A “lista” das águas
Imagem: Pedro Alice
Imagem: Pedro Alice
Entramos neste ano de 2001 e a palavra mais ouvida foi a lista. A tal da lista que foi obtida na violação do painel eletrônico do Senado e detonou o processo de cassação política de parlamentares cujo desfecho ainda está por vir. Será que faltou ética a essas excelências?
Segundo os verbetes de algumas enciclopédias, a ética pode ser definida como a ciência da moral ou da série de princípios morais pelos quais o indivíduo deve guiar sua conduta no ofício ou profissão que exerce.
As concepções éticas da humanidade têm variado de acordo com as diferentes formas de evolução social.

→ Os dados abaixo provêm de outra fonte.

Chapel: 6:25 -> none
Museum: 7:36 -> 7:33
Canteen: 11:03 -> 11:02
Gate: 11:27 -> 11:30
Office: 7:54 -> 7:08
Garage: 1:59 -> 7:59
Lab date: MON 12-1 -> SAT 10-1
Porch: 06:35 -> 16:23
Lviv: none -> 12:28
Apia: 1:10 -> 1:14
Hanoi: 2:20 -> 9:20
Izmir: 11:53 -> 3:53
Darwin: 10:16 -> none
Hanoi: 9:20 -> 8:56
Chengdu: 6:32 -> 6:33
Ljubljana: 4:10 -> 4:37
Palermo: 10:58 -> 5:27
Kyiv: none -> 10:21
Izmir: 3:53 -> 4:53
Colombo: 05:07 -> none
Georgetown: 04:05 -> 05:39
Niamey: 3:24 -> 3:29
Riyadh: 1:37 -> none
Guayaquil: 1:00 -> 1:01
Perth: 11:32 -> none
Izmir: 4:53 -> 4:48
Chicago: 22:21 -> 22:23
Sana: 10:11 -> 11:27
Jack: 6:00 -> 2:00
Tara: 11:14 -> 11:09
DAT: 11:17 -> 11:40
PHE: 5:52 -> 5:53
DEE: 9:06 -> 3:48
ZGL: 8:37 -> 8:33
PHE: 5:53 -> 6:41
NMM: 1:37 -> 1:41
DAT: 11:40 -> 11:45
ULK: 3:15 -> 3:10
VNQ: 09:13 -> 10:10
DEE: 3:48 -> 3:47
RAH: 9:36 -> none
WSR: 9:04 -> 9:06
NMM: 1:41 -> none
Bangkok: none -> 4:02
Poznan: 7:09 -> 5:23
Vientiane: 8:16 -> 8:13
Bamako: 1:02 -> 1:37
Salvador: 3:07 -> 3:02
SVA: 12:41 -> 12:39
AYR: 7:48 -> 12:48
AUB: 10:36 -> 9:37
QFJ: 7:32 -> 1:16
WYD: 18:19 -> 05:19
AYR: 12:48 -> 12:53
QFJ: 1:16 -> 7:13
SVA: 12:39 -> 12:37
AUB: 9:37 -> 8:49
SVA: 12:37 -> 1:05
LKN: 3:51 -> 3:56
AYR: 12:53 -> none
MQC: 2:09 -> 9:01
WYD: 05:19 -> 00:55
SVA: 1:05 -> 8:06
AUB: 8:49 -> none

Segundo Aristóteles, virtudes éticas são aquelas que se desenvolvem na esfera da vida prática e que se destinam à consecução de um fim, tal como justiça, valor, amizade e por aí vai.
Ao contrário do que muitos imaginam, os recursos hídricos, sejam superficiais ou subterrâneos, não pertencem ao proprietário da terra onde estão localizados. De maneira muito simplificada, esse líquido, vital e fundamental em todos os dias, pertence à nação brasileira.
Pela proximidade com as populações assentadas em seus territórios, cabe aos estados e municípios o controle e gerenciamento das águas. O poder público é, assim, o principal agente balizador nas decisões sobre o seu uso mais adequado.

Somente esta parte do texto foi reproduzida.